Should we fear the rise of GAFAMistan?
For the acronym lovers out there, here’s a new one: GAFAM. It refers to the hegemony of the Big 5 of IT and the Web: Google, Apple, Facebook, Amazon and Microsoft.
GAFAM is ubiquitous and its influence is pervasive. Many concerns have been raised about it, especially with regard to data collection. Big Brother is no longer the stuff of fiction, according to Tristan Nitot, the author of the book Surveillance:// : “Our every step in cyberspace is tracked, recorded and analyzed, and our profiles are continuously being bought and sold. […] The concentration of actors and commercial interests has created a worldwide monitoring industry.”
From trips to trades, penchants to purchases, the entire lives of most Western Internet users are monitored, parsed and cross-referenced. As this phenomenon is still relatively new, it is difficult to analyze what the full impact of all this data will be, or how permanent it is on the Web.

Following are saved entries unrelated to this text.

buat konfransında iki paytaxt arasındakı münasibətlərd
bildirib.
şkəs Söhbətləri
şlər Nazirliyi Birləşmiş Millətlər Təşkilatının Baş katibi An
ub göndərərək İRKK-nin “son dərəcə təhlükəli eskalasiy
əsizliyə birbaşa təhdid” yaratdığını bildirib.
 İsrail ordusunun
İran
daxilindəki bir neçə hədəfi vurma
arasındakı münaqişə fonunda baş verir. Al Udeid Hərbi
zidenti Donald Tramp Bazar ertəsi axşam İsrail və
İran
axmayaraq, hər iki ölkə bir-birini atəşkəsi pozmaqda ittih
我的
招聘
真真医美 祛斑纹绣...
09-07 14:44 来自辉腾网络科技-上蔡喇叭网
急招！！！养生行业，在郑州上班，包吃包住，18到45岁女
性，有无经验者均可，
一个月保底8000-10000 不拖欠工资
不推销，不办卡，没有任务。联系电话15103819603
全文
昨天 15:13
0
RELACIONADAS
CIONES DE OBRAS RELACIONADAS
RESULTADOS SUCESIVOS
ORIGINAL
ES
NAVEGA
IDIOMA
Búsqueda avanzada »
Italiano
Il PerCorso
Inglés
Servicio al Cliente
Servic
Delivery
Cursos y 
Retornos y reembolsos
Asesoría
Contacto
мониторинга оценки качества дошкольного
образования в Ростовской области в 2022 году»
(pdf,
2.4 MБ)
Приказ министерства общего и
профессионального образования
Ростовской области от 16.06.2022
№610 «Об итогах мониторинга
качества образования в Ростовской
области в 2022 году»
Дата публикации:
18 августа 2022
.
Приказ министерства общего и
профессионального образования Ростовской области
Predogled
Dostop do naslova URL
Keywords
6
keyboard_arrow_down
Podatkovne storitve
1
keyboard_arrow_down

In fact, the dominion of GAFAM is not limited to the Big 5, but extends to all of its satellite companies: YouTube, Outlook, Skype, Dropbox, Instagram, Android, Nest…
The dangers of GAFAM
The following are the main concerns raised about GAFAM, be it due to its supremacy or to its centralized, “closed” nature. The issues go far beyond privacy concerns.

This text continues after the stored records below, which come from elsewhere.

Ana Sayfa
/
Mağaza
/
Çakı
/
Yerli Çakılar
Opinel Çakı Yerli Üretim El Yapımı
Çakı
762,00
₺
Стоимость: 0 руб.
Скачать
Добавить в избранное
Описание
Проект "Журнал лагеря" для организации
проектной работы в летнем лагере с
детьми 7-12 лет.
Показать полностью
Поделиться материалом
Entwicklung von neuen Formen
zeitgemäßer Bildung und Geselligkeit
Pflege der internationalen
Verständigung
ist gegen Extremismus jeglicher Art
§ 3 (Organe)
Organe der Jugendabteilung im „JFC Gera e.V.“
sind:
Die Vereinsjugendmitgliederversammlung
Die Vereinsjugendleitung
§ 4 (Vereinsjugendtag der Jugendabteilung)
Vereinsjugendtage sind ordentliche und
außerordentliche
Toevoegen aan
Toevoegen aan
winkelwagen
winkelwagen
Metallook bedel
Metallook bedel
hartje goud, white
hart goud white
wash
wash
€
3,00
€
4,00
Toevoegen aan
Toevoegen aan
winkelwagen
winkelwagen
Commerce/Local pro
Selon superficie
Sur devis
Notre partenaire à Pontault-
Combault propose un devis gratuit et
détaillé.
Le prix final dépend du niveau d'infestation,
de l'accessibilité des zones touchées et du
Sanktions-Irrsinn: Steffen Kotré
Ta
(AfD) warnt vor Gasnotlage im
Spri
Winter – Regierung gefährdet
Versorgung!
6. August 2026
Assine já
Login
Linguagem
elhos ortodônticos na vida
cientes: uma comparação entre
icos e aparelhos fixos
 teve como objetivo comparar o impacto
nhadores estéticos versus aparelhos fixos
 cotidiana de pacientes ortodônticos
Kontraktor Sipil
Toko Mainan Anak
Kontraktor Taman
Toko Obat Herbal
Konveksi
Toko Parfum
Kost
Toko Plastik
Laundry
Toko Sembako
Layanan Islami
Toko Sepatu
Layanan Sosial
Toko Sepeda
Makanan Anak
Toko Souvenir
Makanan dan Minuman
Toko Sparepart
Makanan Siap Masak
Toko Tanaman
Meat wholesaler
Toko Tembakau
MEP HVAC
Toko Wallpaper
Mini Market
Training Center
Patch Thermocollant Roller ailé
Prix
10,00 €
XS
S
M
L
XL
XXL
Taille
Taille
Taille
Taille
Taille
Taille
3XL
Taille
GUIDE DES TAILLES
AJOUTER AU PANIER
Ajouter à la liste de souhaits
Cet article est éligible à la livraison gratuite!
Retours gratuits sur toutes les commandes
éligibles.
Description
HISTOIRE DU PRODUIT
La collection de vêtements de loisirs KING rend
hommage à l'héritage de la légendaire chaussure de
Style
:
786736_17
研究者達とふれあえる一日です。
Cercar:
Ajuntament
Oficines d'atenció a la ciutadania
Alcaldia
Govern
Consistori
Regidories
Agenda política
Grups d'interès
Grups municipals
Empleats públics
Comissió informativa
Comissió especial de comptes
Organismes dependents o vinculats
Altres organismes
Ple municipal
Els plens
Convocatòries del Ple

A brake to innovation. For companies big and small, competing against Google or Apple is a titanic struggle. GAFAM companies wield their power creatively to stifle competition, for example by controlling supply chains or limiting the opportunities afforded to independent mobile application developers.
Monetization. If you don’t pay for a product, that means you are the product. In 2014, Facebook made US $12.76 in advertising revenue per user – and next year, this figure should reach US$17.50. Multiply this by 1.7 billion users, and you get the idea. And this is just one example among many.
Subjectivity of information. With such a tightly-controlled Web environment and such highly-evolved targeting techniques, it isn’t surprising that the content curated for us, be it articles, people to “follow” or even advertising and purchase suggestions, is so highly personalized. This can be both an ideal situation and a slippery ideological slope.
Censorship. Who decides which images, videos, books and other content merit free circulation? Some GAFAM companies are known for refusing to disseminate or promote content containing, for example, non-pornographic nudity.
Espionage. This is neither science fiction nor paranoia. The risk of having one’s data intercepted by the American government, even for non-Americans, is all too real, due to programs like PRISM. These practices, to which GAFAM and other companies submit, are justified by the authorities on antiterrorism grounds.
Data warehousing. It is difficult to tell what will happen to all this data if these services die out, or if some other company tries to lay its hands on it. It seems that even supposedly erased data is never completely erased.
Can we boycot them?
In an era when most people (and companies) use the products and services of most, if not all, of these companies on a daily basis, it seems unrealistic to think we can opt out of the system. Indeed, who among us could now live without their smartphone, internet search engines, social media, email, and on-line shopping? Even the experts are at a loss to propose viable solutions.
But to conclude on a more positive note, let’s remember that the current ecosystem can be as much of an opportunity as a threat. Just take a look at Framasoft, a French association dedicated to providing alternatives to GAFAM by offering free and open software, applications and even games. This organization is gathering speed with its “De-google-ify Internet” campaign, supported by a highly engaged user community.
Take heart, indomitable seekers and developers of alternative software!